La relazione responsabile con il mondo della scuola
richiede particolari abilità ma anche profili caratteriali comuni. Volendo
considerare le une e gli altri, esercitandosi nella ricerca di una congiunzione,
non si può non pensare alla capacità di tener a freno la lingua. I nonni sanno
come si fa. Per anni hanno taciuto e si sono affidati. E non perché non si
preoccupassero dei figli. Erano impegnati altrove. Non avevano tempo per
pensarsi più intelligenti e bravi dell’altro.
L’emergenza epidemiologica ha introdotto un elemento esplosivo su un campo dove prima c’erano soltanto mine a salve. Le chiacchiere a vuoto sono state scalzate dalla preoccupazione per il contagio. Un pericolo concreto e attuale. Su cui non è concesso scherzare e prendere in giro il prossimo. In gioco c’è la salute. Dei bambini e delle loro famiglie. Non c’è spazio per l’approssimazione. Occorrono chiarezza e tempestività. A tutti i livelli. Ovunque: dentro e fuori la scuola.
La conclusione, cui si giunge sul sentiero della
banalità, in provincia diventa la verità cui si approda per uno stato di
grazia. Soprattutto quando ci si scontra con sacche di potere che non tollerano
ingerenze; o ci si imbatte in personaggi lesti nel costruirsi un profilo sulle
disgrazie altrui. Così può accadere che un parlamentare cavalchi la protesta
dei genitori, un sindaco smentisca se stesso e un consigliere comunale,
insegnante, salti sui banchi per non invischiarsi.
L’amministrazione ai tempi del Covid richiede
equilibrio e sobrietà. Con la luce delle telecamere negli occhi rischi di
andare a sbattere. Così come se decidi di procedere senza guardarti intorno,
negando udienza a chi rivendica attenzione. Non c’è da stupirsi se poi quando inciampi,
come può capitare a chiunque, non ci sono mani amiche su cui appoggiarsi.
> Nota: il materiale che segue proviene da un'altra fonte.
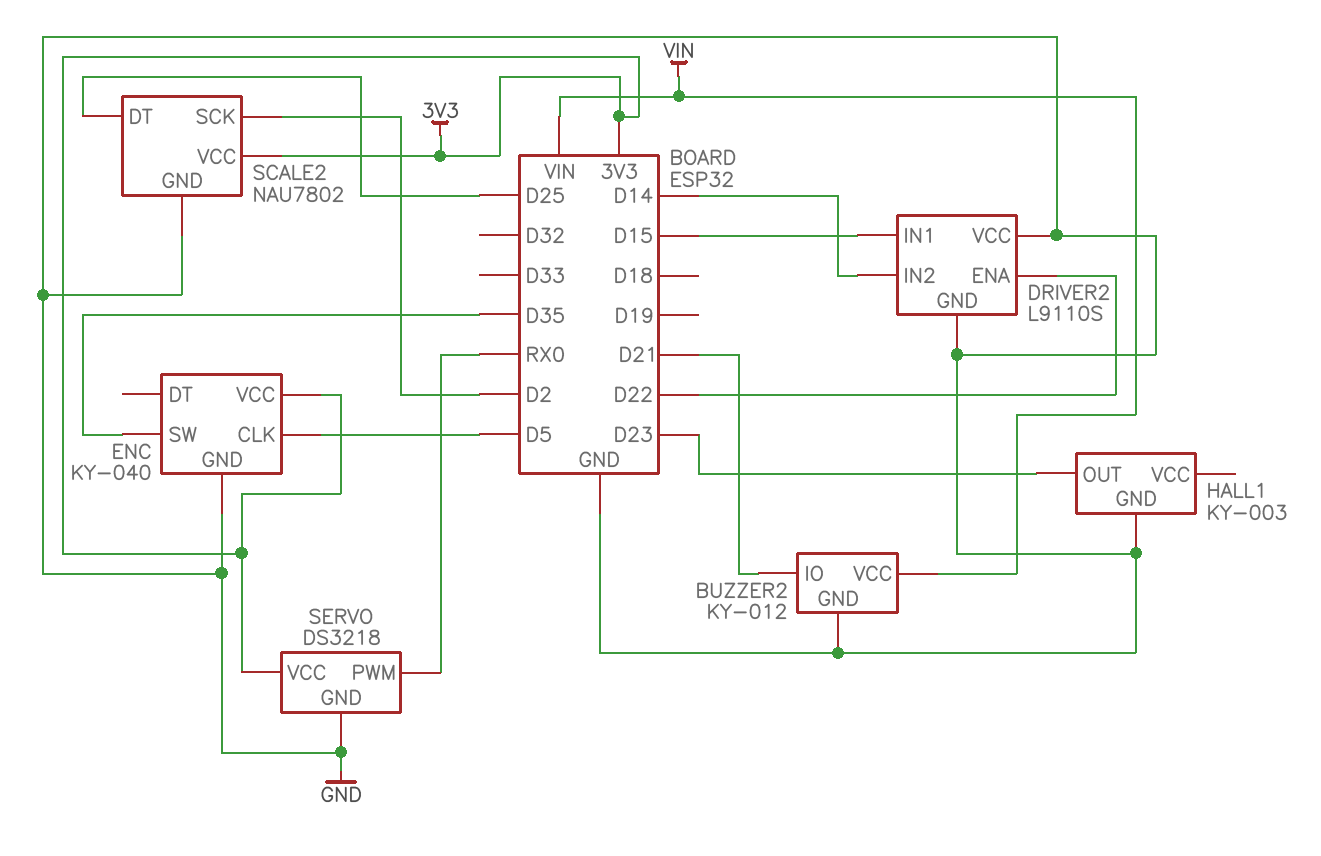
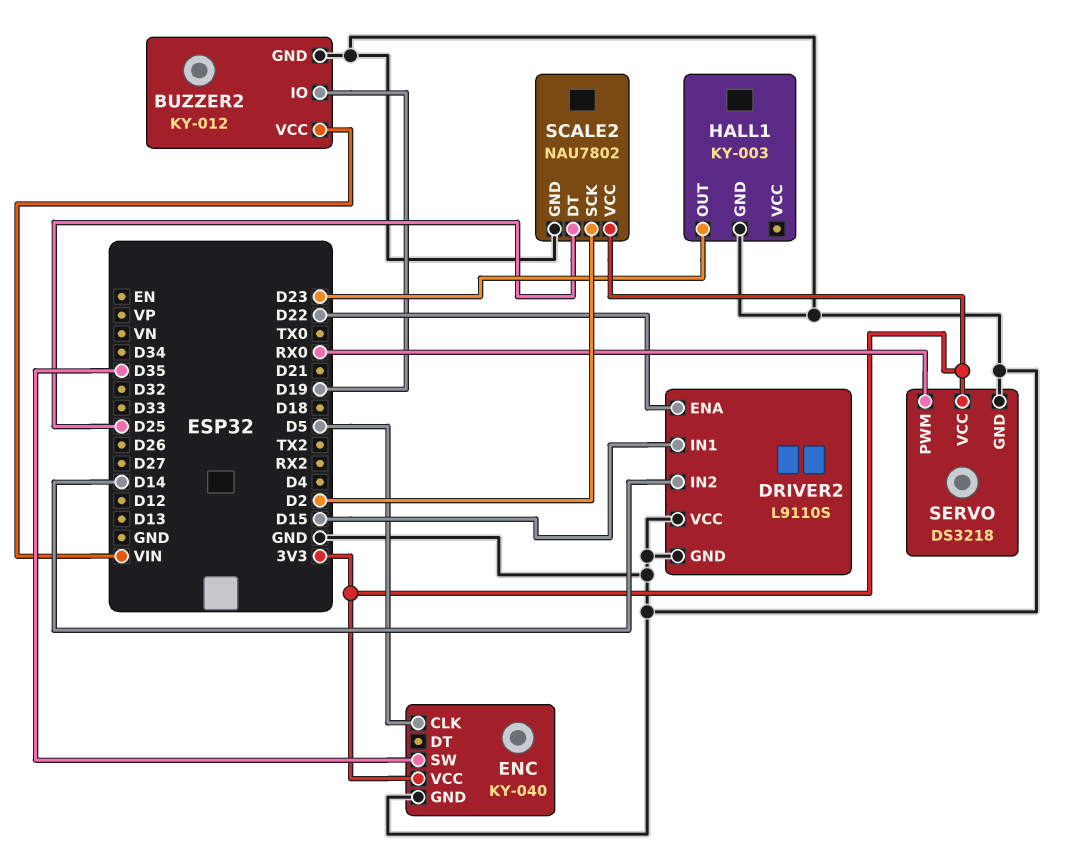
BUZZER2 pin IO: D21 -> D19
Ai piani pandemici era necessario lavorare per tempo. Insieme. Fissando criticità
e soluzioni. In Comune, non sui social.
La gestione del flusso all’ingresso di un plesso
scolastico non è una Piaga d’Egitto. Anche in piena pandemia. Pure in un Comune
governato dalla Lega e da Fratelli d’Italia, con dirigenti scolastici, a esser
buoni, introversi. A meno che non si decida di far calare il silenzio sull’emergenza,
facendo passare il principio che non ci sono e non ci potranno essere contagiati
e che la scuola è retta da una monarca che ha diritto di vita e di morte su chi
la frequenta e vi lavora.
La scuola è, da sempre, un bacino di voti in grado di cambiare la vita di chi vi attinge. Sempre che lo
faccia condividendo le scelte e rendendo protagonisti operatori e fruitori.
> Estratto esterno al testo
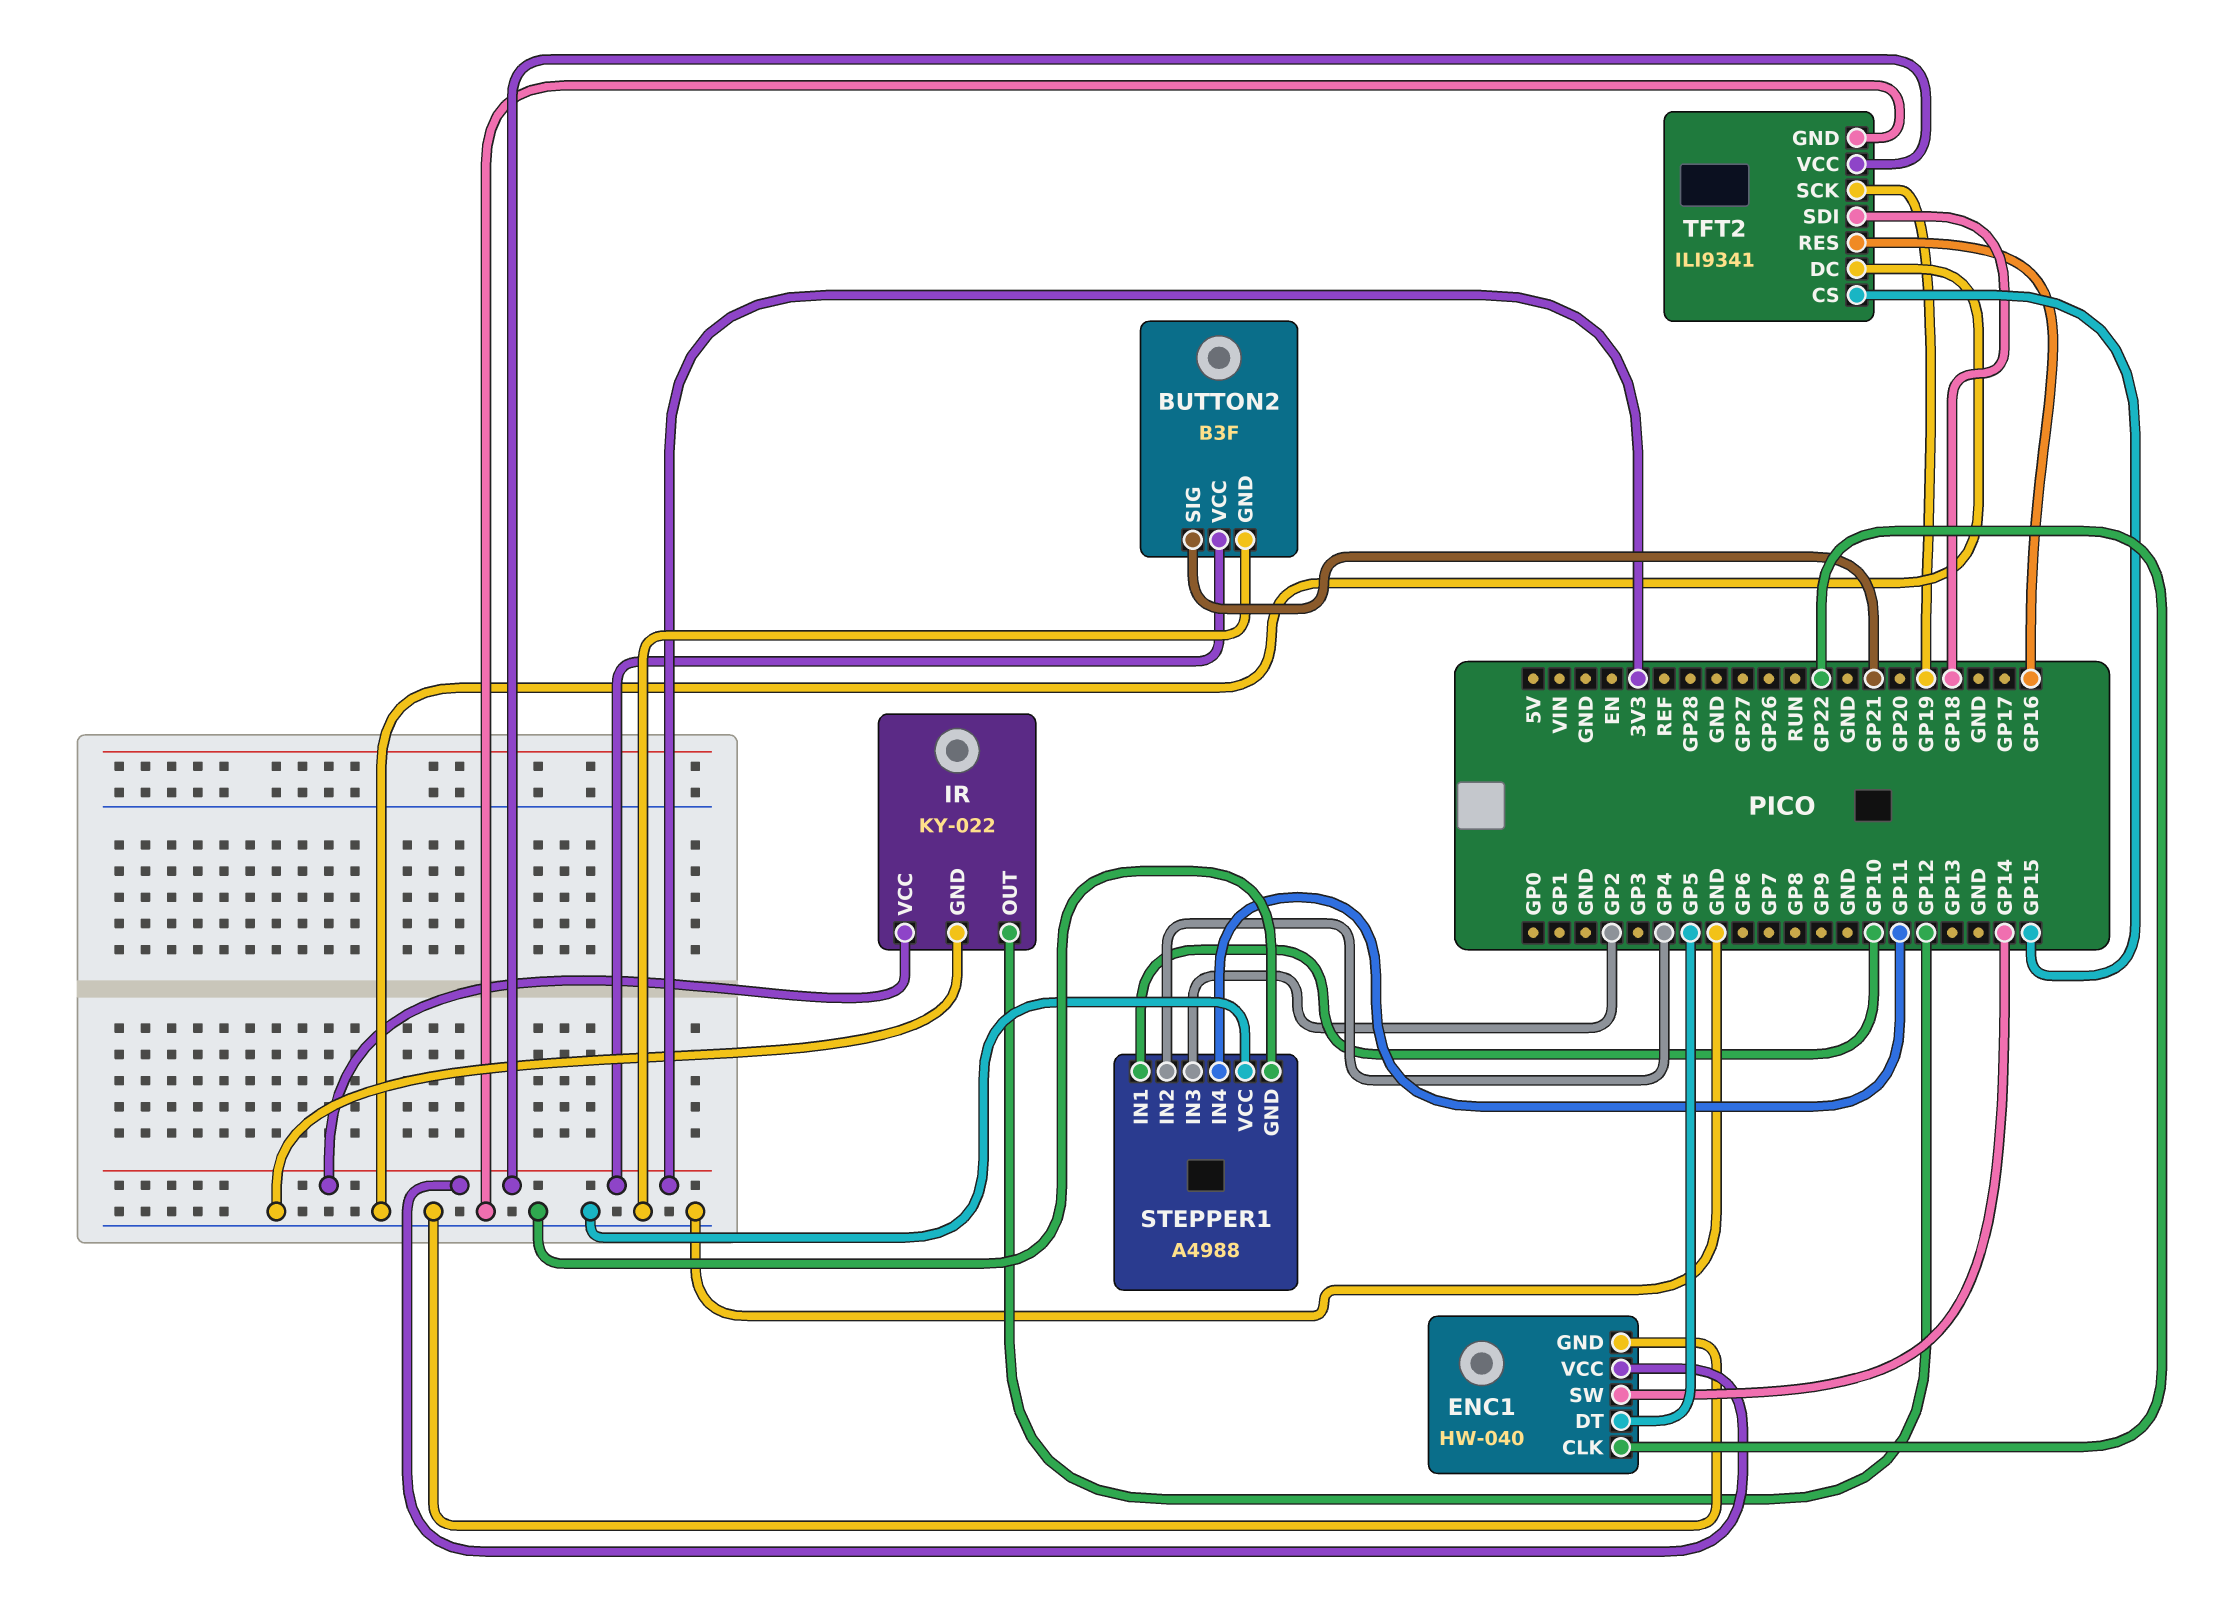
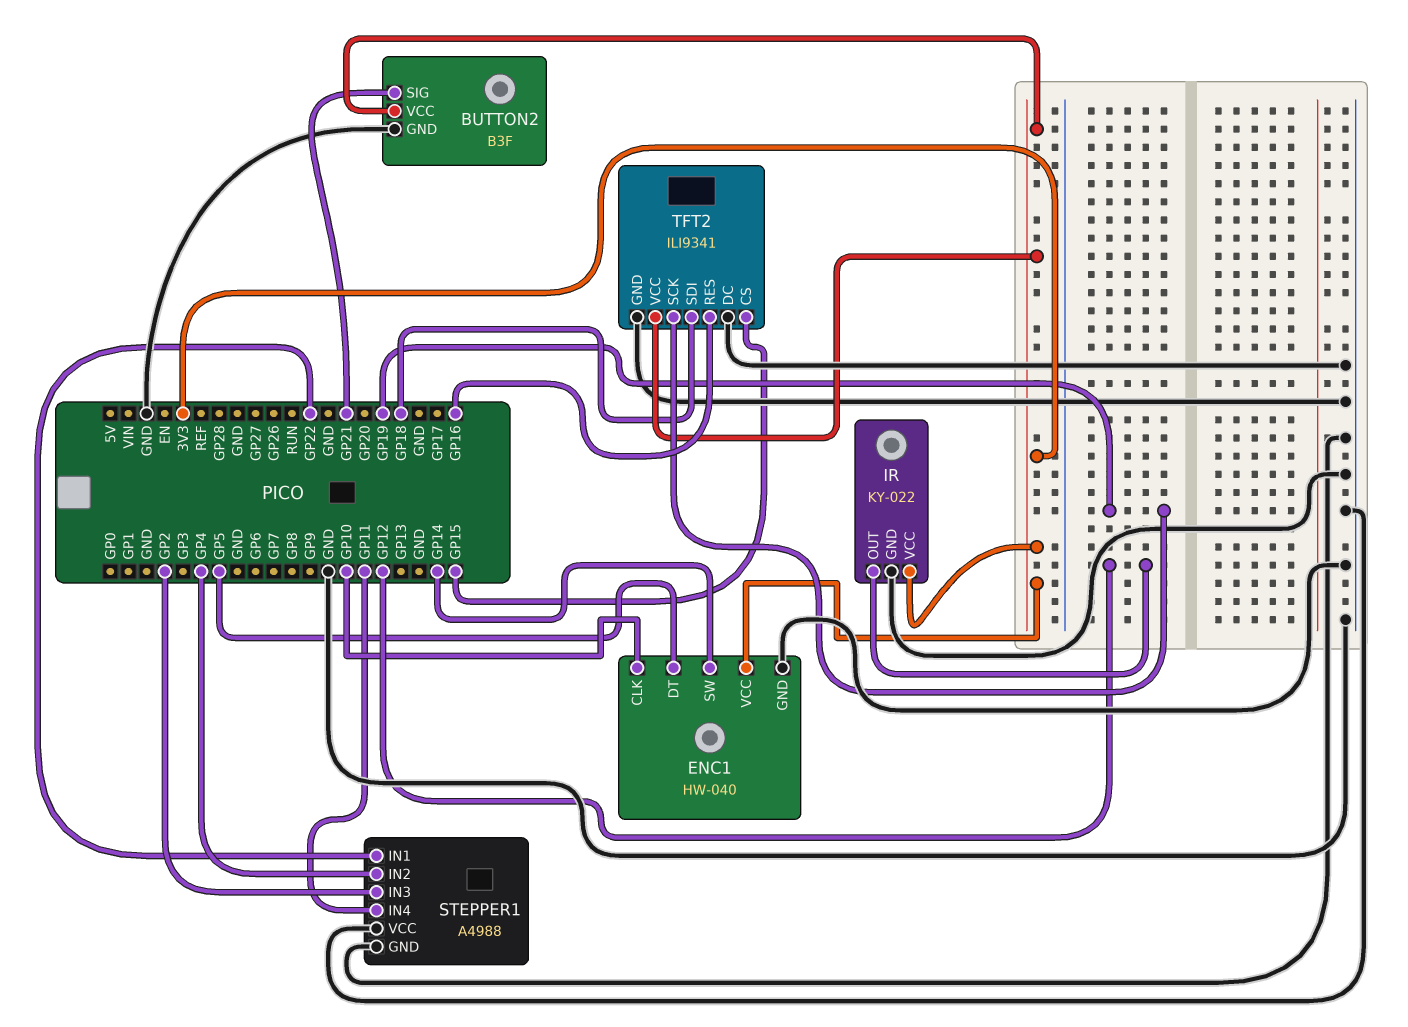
ENC1 pin CLK: GP22 -> GP10
STEPPER1 pin IN1: GP10 -> GP22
Renzi e la Azzolina, a livello centrale, hanno dato prova di come sia possibile
dilapidare un patrimonio di consensi. Evitiamo gli errori che hanno lacerato le
famiglie italiane, minando anche la credibilità delle istituzioni. Recuperiamo
il buon senso, rimboccandoci le maniche e cucendoci la bocca.
I genitori meritano comprensione e rispetto. Tanto più
se non riescono a condividere i propri timori negli organismi che li
rappresentano. Un sindaco non può pensare di non assegnare la delega alla
Pubblica Istruzione, lasciando che della “scuola” si occupi un consigliere comunale nel tempo libero. Né può proclamare, in gennaio, di aver concordato
con i dirigenti scolastici il da farsi per la ripresa in sicurezza delle
lezioni in aula, solo perché li ha salutati in videochat.